There are some corking lines. “Holmes [singer with Bloodbath] watched hundreds of horror films a year to feed a subconscious hungry for rotten lyrical fodder,” we learn (kids, don’t try this at home). A repeated theme is metal’s weird similarity to opera, that other art of po-faced ridiculousness and rarefied vocals. Wagner scholar John Deathridge is regularly called upon, though having studied under Deathridge I can attest he’s no Lawnmower Death fan. On a related note, might it be time to declare a moratorium on books having Nietzsche epigraphs? At this stage poor Nietzsche’s become the Bonnie Greer of philosophy, wheeled out for any and every occasion.

Classist snobbery

Those unconvinced by metal as an artform often point to its vocals.

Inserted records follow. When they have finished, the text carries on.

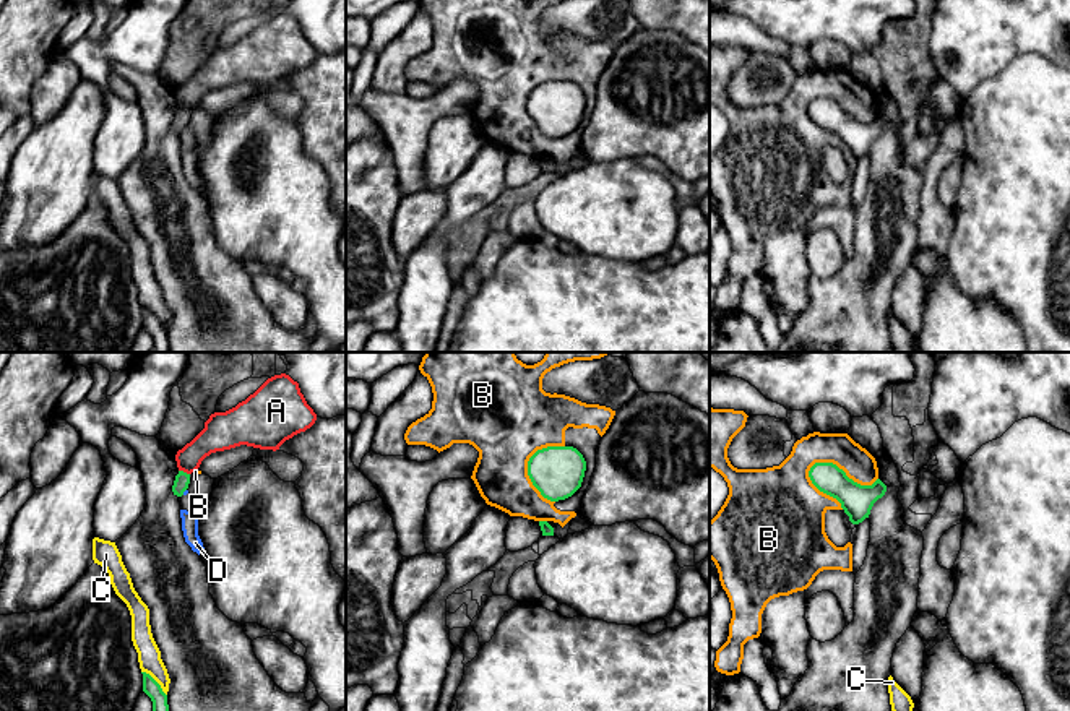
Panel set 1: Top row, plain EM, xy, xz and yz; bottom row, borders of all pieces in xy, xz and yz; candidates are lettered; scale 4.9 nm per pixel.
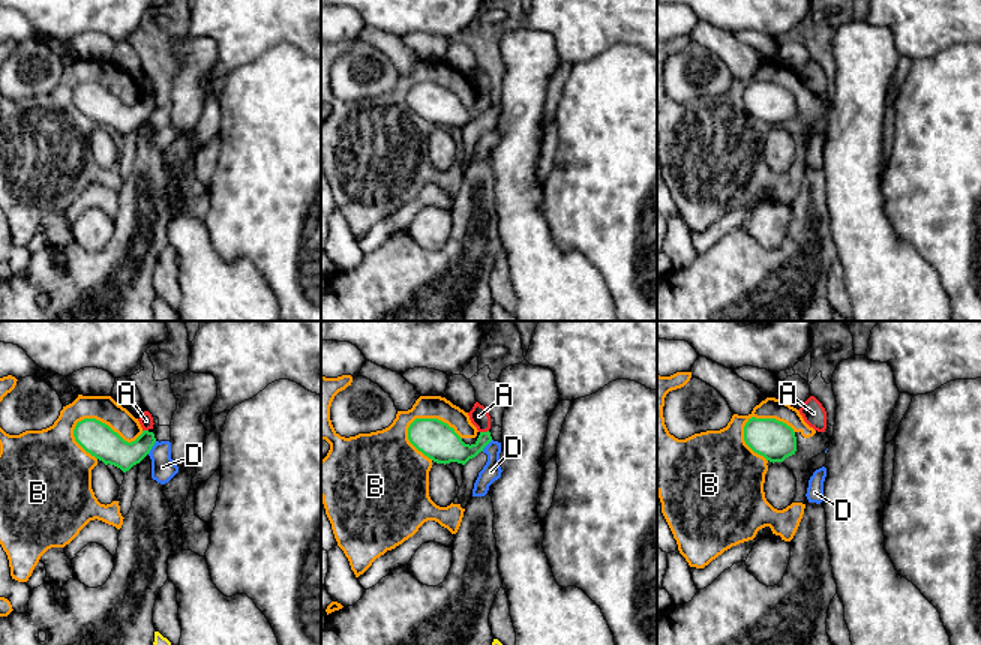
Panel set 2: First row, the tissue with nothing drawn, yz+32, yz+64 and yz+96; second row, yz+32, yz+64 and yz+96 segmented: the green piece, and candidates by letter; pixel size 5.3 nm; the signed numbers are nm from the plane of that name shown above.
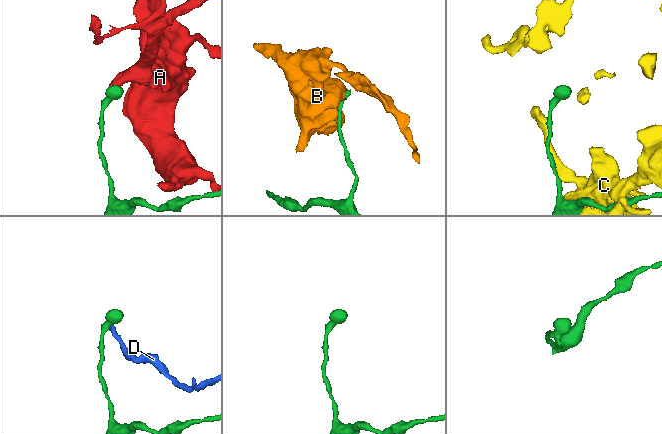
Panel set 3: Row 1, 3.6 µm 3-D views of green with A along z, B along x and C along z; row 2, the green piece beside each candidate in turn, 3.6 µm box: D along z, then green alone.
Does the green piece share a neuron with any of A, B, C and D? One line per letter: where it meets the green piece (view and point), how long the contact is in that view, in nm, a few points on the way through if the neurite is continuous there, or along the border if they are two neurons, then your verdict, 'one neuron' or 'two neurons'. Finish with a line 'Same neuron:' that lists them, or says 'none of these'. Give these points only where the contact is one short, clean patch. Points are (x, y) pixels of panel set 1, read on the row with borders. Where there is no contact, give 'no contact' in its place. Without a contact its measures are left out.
A: contact xy (182, 471); length 60 nm; border xy (179, 469), (189, 474); two neurons
B: contact yz (843, 471); length 360 nm; two neurons
C: contact xy (156, 682); length 180 nm; two neurons
D: contact xy (184, 491); length 40 nm; two neurons
Same neuron: none of these

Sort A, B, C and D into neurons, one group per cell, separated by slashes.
A / B / C / D

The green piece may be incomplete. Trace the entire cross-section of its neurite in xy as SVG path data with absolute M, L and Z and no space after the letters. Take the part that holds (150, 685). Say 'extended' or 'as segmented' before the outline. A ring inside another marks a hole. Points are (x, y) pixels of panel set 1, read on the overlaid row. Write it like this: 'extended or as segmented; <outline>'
as segmented; M146 672L143 674L143 692L153 701L153 711L169 711L167 695L162 692L161 685Z

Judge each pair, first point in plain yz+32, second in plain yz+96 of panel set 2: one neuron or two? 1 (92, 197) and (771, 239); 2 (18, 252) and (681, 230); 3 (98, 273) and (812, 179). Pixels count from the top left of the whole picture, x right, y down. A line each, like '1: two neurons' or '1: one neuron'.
1: two neurons
2: one neuron
3: one neuron

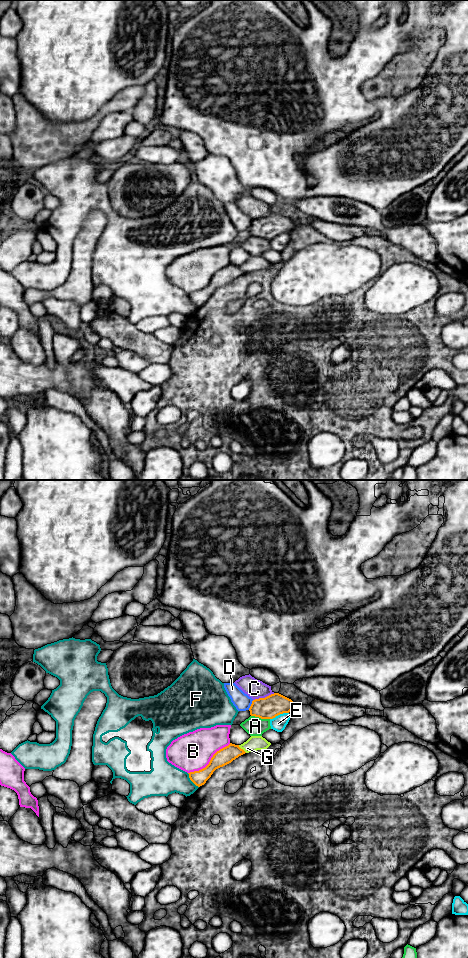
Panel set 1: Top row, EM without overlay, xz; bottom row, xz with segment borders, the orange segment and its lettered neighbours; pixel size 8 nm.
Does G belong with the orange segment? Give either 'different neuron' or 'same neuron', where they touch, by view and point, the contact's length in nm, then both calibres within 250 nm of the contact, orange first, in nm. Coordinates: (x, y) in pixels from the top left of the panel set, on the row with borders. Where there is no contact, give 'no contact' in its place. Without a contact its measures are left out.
different neuron; meets orange in xz at (242, 749); contact 90 nm long; 140 nm thick on the orange side, 120 nm on the other

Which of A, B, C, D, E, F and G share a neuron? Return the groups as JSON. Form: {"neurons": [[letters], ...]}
{"neurons": [["A"], ["B"], ["C"], ["D"], ["E"], ["F"], ["G"]]}

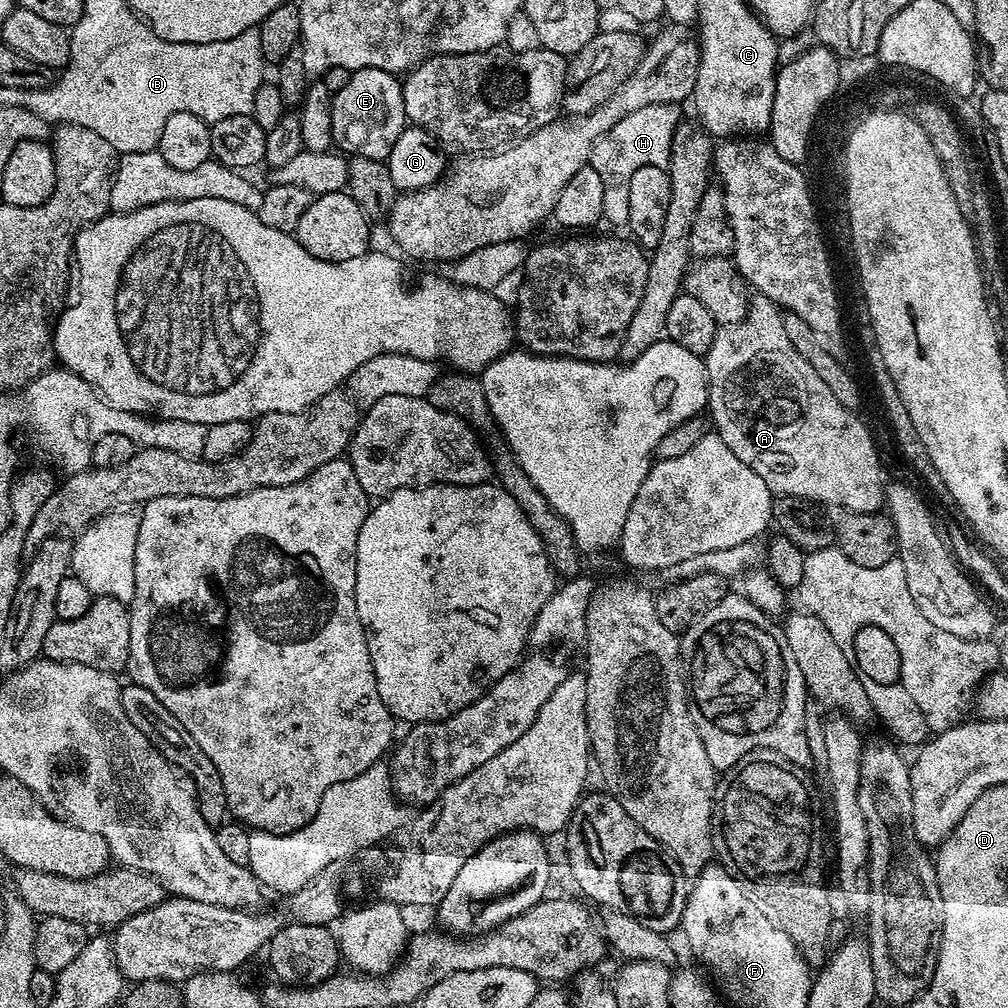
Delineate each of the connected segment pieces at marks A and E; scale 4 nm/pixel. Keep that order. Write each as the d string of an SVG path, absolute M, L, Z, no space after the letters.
M756 294L749 299L748 313L742 322L717 327L714 342L706 353L707 411L710 413L715 435L720 436L722 442L726 442L726 446L730 446L730 450L734 450L734 454L738 454L738 458L742 458L742 462L746 462L746 466L750 466L750 470L754 470L754 474L758 474L758 478L762 478L762 482L766 482L766 486L776 496L796 496L799 500L809 501L816 506L820 506L820 503L829 504L834 508L833 510L845 512L879 513L886 504L886 479L884 480L883 474L880 473L880 456L876 453L872 432L856 417L857 413L853 409L842 406L842 402L838 402L838 398L834 398L830 386L826 386L826 382L822 382L822 378L818 378L814 366L810 366L810 362L806 362L806 358L802 358L802 354L798 354L794 342L790 342L790 337L786 335L784 317L785 313L770 298Z
M358 68L352 72L350 82L334 93L331 105L333 145L349 157L387 161L406 126L403 83L386 70Z

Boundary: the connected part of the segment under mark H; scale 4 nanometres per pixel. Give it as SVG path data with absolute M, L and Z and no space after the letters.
M674 104L642 106L634 114L626 114L592 147L590 166L602 178L602 206L607 223L627 225L630 218L630 178L642 166L667 168L672 161L672 139L682 123L681 109Z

And I admit, once the revelation hits you that metal’s characteristic vocal style sounds like the Cookie Monster from Sesame Street, it’s hard to unhear it. To dispel such cynicism, the main weapon in Franklin’s arsenal, as well as formidable metal knowledge, is his infectious enthusiasm. On the other hand, here and there I missed a more left-field view. In describing Judas Priest’s penchant for leather and studs, Franklin only notes in passing the commonality with the idealised male in the gay leather scene. Similarly more attention could be given to how metal started as a working class art-form; snobbery against it is usually class snobbery.

In the last analysis, do songs such as Ulver’s Wanderer in This Infernal Night (Hymne III: Of Wolf and Hatred) drown us in illusion or does their mythic imagination touch on the deeper essence of life? Franklin has no doubt. “Heavy music takes us to the farthest shore of the human experience,” he concludes. “Once there, it invites us to look into the darkness, and give it our name.”

For the disaffected youth in your life, whatever their age, it will go down a treat

Critically analysing a book like this, I feel like a killjoy, but I am a musicologist, so . . . Tethering his book to the heavy thesis (metal is the art of heaviness) doesn’t allow Franklin to explore how often metal’s strongest quality is actually its levity: the music’s buoyant dark carnival, a flow of masks intensifying the ridiculous situation of being alive. Credo quia absurdum, went an old Christian tenet: “I believe because it is absurd.” So it is with metal.

Small caveats aside, Heavy is tremendously entertaining, and it will have you rushing to YouTube to educate yourself on Primitive Man and company. For the disaffected youth in your life, whatever their age, it will go down a treat.